┌─ Source text

The Patient Safety and Quality Improvement Act of 2005 (PSQIA): , 42 U.S.C. ch. 6A subch. VII part C, established a system of patient safety organizations and a national patient safety database. To encourage reporting and broad discussion of adverse events, near misses, and dangerous conditions, it also established privilege and confidentiality protections for Patient Safety Work Product (as defined in the act). The PSQIA was introduced by Sen. Jim Jeffords [I-VT]. It passed in the Senate July 21, 2005 by unanimous consent, and passed the House of Representatives on July 27, 2005, with 428 Ayes, 3 Nays, and 2 Present/Not Voting.

Context for the passage of the Act 

The Notice of proposed rulemaking for this law describes the reason Congress passed it.

Summary of the act's major sections

Definitions 

Patient Safety Organization (PSO) must certify that it supports the requirements in the PSQIA and be listed on the Agency for Healthcare Research and Quality (AHRQ) web site.

└─

• **Problem set**:
1 – In the text on the Patient Safety and Quality Improvement Act, why did the act establish privilege and confidentiality protections for Patient Safety Work Product? Answer in one to three sentences.
2 – Please continue the text on the Patient Safety and Quality Improvement Act from the point where it stops.

┌─ Entries shown

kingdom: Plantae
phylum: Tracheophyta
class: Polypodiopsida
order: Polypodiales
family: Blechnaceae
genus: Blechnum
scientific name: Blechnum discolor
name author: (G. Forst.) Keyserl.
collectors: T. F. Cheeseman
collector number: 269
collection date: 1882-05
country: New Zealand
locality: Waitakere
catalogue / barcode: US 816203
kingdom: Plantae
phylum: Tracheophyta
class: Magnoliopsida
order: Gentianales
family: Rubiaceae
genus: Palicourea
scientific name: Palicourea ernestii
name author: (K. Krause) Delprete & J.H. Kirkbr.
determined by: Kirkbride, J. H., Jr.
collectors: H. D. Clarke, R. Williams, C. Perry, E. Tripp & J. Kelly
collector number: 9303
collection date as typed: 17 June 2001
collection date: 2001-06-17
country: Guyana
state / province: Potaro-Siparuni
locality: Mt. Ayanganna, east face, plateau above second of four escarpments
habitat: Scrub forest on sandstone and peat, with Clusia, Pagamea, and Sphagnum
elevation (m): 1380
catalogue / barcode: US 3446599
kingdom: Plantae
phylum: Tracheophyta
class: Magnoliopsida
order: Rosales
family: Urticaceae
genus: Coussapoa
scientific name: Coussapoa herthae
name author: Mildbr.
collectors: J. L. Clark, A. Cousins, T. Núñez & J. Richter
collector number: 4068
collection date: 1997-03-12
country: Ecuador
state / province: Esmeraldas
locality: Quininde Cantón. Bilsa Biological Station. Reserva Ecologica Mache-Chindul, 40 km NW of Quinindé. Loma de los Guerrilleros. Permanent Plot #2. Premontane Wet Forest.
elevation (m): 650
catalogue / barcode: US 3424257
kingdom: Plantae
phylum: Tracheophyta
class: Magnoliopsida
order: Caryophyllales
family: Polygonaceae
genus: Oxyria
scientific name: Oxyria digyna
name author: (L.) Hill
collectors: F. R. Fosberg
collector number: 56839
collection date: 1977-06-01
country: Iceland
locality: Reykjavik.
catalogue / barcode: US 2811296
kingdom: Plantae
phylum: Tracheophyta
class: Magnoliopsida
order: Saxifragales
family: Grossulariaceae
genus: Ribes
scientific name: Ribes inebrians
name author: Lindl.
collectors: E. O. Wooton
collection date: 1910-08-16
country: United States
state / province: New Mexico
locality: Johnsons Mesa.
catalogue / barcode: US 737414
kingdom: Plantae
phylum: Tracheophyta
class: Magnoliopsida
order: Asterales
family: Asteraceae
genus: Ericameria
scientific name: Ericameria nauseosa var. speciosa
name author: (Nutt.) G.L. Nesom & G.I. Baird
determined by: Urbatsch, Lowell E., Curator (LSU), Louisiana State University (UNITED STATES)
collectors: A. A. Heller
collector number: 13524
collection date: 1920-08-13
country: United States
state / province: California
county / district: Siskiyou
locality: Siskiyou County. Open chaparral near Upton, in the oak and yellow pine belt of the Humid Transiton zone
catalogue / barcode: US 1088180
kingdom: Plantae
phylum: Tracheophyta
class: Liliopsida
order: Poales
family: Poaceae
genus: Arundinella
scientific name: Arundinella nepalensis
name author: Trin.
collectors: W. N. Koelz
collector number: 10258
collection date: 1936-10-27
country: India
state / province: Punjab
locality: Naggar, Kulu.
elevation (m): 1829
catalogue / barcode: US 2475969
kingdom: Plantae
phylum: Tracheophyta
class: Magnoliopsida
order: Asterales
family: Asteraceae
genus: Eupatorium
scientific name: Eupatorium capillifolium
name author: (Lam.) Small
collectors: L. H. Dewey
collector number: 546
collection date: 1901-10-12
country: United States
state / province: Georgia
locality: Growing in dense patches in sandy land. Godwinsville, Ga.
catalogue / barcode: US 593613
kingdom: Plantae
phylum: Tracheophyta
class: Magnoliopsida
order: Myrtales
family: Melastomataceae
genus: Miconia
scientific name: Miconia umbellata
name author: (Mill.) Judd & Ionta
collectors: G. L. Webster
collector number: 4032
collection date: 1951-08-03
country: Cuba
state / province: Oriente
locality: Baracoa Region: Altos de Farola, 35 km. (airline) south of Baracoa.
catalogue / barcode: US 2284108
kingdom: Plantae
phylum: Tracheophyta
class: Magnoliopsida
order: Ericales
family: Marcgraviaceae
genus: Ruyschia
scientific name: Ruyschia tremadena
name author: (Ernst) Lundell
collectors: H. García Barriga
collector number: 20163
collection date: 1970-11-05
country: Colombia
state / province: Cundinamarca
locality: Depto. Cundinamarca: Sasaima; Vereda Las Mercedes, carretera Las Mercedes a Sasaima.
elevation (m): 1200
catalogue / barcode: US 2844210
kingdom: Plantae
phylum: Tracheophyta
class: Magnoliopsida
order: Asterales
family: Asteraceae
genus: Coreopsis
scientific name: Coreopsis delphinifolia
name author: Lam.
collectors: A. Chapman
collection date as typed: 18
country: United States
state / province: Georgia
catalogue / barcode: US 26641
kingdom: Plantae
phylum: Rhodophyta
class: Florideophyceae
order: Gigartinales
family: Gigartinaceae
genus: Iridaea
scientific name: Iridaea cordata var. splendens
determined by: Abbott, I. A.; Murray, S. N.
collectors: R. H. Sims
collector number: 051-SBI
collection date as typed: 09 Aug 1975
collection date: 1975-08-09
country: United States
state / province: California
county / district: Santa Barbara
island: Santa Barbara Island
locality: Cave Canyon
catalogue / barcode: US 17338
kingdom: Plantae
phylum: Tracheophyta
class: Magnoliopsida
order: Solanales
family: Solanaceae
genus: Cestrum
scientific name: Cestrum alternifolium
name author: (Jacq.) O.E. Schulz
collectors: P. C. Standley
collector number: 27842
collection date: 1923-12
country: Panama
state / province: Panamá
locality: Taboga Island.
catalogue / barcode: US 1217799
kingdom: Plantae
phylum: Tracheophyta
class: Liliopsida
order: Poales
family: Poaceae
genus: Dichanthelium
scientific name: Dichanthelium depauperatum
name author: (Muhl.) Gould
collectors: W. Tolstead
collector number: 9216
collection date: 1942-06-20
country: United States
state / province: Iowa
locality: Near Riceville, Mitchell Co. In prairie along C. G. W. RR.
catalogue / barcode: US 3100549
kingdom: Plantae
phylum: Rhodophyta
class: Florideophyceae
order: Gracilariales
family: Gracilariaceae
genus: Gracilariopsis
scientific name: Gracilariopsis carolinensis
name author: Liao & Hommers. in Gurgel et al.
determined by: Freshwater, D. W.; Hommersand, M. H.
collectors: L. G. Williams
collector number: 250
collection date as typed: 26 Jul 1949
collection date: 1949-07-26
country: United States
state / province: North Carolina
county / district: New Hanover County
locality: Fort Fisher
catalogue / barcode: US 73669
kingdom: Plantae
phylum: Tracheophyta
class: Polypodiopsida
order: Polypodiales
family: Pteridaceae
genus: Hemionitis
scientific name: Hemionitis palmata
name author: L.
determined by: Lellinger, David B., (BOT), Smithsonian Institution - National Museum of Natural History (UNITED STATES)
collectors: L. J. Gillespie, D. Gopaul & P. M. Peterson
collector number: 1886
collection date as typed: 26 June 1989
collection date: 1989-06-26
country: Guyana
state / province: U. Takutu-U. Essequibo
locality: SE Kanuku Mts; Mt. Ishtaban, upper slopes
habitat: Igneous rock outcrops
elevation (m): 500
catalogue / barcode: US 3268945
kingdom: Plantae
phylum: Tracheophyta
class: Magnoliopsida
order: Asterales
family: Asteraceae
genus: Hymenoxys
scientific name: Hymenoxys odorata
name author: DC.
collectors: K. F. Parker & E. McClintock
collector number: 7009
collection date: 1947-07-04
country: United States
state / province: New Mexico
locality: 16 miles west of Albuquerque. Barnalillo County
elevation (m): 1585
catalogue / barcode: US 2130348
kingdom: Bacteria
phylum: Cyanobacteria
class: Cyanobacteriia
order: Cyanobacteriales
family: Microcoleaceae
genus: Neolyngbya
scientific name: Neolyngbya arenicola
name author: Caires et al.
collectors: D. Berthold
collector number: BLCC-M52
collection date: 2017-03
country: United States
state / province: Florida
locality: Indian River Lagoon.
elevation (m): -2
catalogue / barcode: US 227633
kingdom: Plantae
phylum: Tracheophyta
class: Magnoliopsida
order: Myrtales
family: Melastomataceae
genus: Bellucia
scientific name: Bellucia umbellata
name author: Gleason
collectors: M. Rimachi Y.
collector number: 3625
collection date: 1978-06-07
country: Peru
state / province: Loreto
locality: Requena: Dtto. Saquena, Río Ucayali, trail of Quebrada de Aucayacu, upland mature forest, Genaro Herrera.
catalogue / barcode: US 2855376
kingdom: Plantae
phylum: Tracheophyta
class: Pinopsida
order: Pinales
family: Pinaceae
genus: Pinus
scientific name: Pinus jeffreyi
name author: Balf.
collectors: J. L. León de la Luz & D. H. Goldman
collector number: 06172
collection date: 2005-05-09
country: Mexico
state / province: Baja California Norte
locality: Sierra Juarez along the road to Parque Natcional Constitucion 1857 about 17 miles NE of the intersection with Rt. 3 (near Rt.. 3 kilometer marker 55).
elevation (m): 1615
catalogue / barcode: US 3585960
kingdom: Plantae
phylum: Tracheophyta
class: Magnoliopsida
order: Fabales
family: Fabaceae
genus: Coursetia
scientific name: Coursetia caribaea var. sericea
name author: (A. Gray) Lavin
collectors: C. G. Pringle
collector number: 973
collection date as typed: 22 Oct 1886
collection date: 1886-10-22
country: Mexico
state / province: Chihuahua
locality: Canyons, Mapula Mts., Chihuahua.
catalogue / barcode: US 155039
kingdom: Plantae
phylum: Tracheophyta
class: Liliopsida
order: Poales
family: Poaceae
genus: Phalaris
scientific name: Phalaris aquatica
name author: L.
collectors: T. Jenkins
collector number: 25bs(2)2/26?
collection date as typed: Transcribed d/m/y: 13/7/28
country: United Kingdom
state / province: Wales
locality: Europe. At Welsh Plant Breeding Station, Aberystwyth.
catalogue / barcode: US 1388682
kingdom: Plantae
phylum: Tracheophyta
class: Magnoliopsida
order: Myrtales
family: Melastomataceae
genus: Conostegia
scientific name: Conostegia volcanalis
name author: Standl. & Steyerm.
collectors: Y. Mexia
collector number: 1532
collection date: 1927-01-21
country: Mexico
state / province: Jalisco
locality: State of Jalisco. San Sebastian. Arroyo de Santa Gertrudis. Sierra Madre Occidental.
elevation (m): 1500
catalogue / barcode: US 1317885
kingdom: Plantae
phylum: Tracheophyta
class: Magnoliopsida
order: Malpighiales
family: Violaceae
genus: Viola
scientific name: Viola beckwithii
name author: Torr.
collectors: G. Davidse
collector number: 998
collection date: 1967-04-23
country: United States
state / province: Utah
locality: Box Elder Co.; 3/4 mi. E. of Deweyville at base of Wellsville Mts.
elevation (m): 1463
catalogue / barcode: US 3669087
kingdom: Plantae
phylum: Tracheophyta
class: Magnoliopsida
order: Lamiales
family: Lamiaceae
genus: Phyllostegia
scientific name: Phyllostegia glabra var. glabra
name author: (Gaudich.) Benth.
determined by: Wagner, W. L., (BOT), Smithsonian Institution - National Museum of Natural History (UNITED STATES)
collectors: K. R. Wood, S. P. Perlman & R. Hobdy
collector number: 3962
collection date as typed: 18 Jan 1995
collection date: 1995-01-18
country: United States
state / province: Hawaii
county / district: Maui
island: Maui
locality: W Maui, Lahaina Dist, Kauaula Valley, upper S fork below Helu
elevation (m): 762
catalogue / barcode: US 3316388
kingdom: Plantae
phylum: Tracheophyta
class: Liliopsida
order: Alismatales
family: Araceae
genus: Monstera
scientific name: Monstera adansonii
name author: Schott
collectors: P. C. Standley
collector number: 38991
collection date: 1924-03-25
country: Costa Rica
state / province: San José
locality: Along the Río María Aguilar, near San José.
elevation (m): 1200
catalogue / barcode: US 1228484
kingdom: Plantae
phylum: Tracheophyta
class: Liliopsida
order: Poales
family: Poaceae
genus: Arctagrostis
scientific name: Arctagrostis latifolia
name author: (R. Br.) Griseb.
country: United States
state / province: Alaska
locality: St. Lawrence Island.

└─

• **Numbered responses**:
1 – The act established these protections to encourage reporting and broad discussion of adverse events, near misses, and dangerous conditions.

2 –
The definition of Patient Safety Work Product (PSWP) is quite broad. Patient safety work product includes any data, reports, records, memoranda, analyses (such as root cause analyses), or written or oral statements (or copies of any of this material), which are assembled or developed by a provider for reporting to a PSO and are reported to a PSO; or are developed by a patient safety organization for the conduct of patient safety activities; and which could result in improved patient safety, health care quality, or health care outcomes; or which identify or constitute the deliberations or analysis, or identify the fact of reporting pursuant to a patient safety evaluation system (42 USC 299b-21(7)(A)).

However, patient safety work product does not include a patient's medical record, billing and discharge information, or any other original patient or provider records; nor does it include information that is collected, maintained, or developed separately, or exists separately, from a patient safety evaluation system.

Privilege and confidentiality protections 

Patient Safety Work Product must not be disclosed, except in very specific circumstances and subject to very specific restrictions.

Note: the Patient Safety Activities Exception is the most common one that providers and PSOs will be working with.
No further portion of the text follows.